When you are designing the schema of the database for your project and you need to store dates and times, then the question about what data type to use appears. Recently, I started a project to build a REST API and I used timestamps, a total mistake. Later, I was applying to a job and again I decided to use timestamps in the project to show my skills. During the interview, the recruiter asked me why I decided to use timestamps and I realized that I didn’t make any analysis for this decision. I just wanted to try it…what a mistake.

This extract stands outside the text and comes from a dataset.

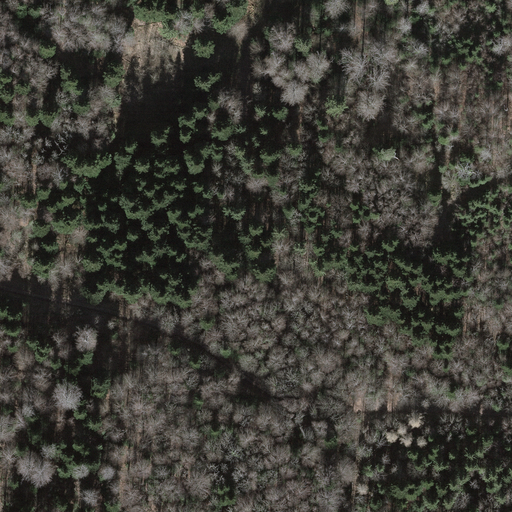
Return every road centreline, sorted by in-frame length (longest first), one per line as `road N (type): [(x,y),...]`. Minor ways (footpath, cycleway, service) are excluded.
road 1 (track): [(0,290),(165,334),(278,390),(511,410)]
road 2 (track): [(274,0),(262,14),(262,34),(298,110),(300,209),(314,253),(366,290),(398,294)]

After this, I decided to investigate the pros and cons for the different options to store dates in a database. There are multiple articles about this topic. I want to highlight this article where it is explained with details, examples and benchmarks using MySQL. Next is a too short summary about the article:

  • Using DATETIME allows to make SQL queries using functions related to dates(i.e: WEEKDAY in MySQL) in the SQL server. It allows to use dates from year 1000 to 9999. Queries over DATETIME are faster than queries over TIMESTAMP. The format used to print the DATETIME is user friendly and legible.
  • Using TIMESTAMP also allows to make SQL queries using functions related to dates. It allows dates until 2038 only. TIMESTAMP is lighter and it saves 1 byte of storage compared with DATETIME. The format used to print the TIMESTAMP is user friendly and legible.
  • Using UNSIGNED INT allows dates until 2106. It is not possible to use CURRENT_TIMESTAMP with this data type. SQL queries over INT are much faster than DATETIME and TIMESTAMP. To use date functions, the integer should be converted to a date(using function FROM_UNIXTIME in MySQL). In this case the SQL queries are slower than DATETIME.

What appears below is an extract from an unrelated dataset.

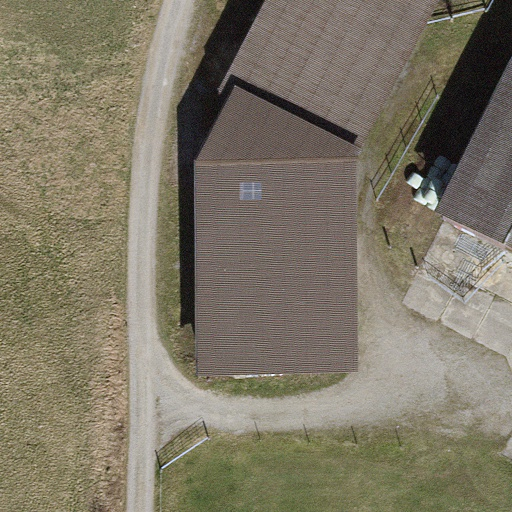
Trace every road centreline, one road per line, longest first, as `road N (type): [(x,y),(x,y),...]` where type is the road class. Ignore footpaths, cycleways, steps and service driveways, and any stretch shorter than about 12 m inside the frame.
road 1 (track): [(139,511),(142,178),(156,73),(177,0)]
road 2 (track): [(143,411),(511,431)]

One of the disadvantages with TIMESTAMP is the limit of 2038. Personally, I think that the SQL servers will change this in order to preserve compatibility with existing software using this datatype. It is not the same with INT because it is a datatype not intended to be used for dates. However there are integer types using more bytes of storage like BIGINT in MySQL.

After my experience using timestamps in a REST API, definitely I will use DATETIME in next projects unless performance and storage are critical. When you are debugging, readability matters. When you see a bunch of numbers that not make sense, then you need to expend time converting those numbers to readable dates. Also working in the frontend, sometimes I needed to understand why I was getting those dates and then again it was stressful to see unintelligible numbers in the API response.

datetime or timestamp: readability matters
Timestamps in a REST API response

In my opinion, using UNSIGNED INT has sense if the performance of the app is critical AND you have one or multiple queries that doesn’t require to use date functions and they are in processes that run frequently in the app.